(Saved data entries)

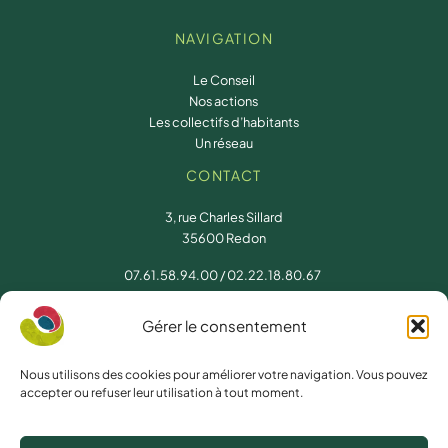
NAVIGATION
Le Conseil
Nos actions
Les collectifs d’habitants
Un réseau
CONTACT
3, rue Charles Sillard
35600 Redon
07.61.58.94.00
/
02.22.18.80.67
conseil.developpement@redon-agglomeration.bzh
Gérer le consentement
NOUS SUIVRE
Nous utilisons des cookies pour améliorer votre navigation. Vous pouvez
accepter ou refuser leur utilisation à tout moment.
Facebook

→ **Task prompt**
Update the text of every item above by replacing "Facebook" with "Instagram", keeping everything else unchanged. Omit the pictures from your answer.

→ **Result for this task**
NAVIGATION
Le Conseil
Nos actions
Les collectifs d’habitants
Un réseau
CONTACT
3, rue Charles Sillard
35600 Redon
07.61.58.94.00
/
02.22.18.80.67
conseil.developpement@redon-agglomeration.bzh
Gérer le consentement
NOUS SUIVRE
Nous utilisons des cookies pour améliorer votre navigation. Vous pouvez
accepter ou refuser leur utilisation à tout moment.
Instagram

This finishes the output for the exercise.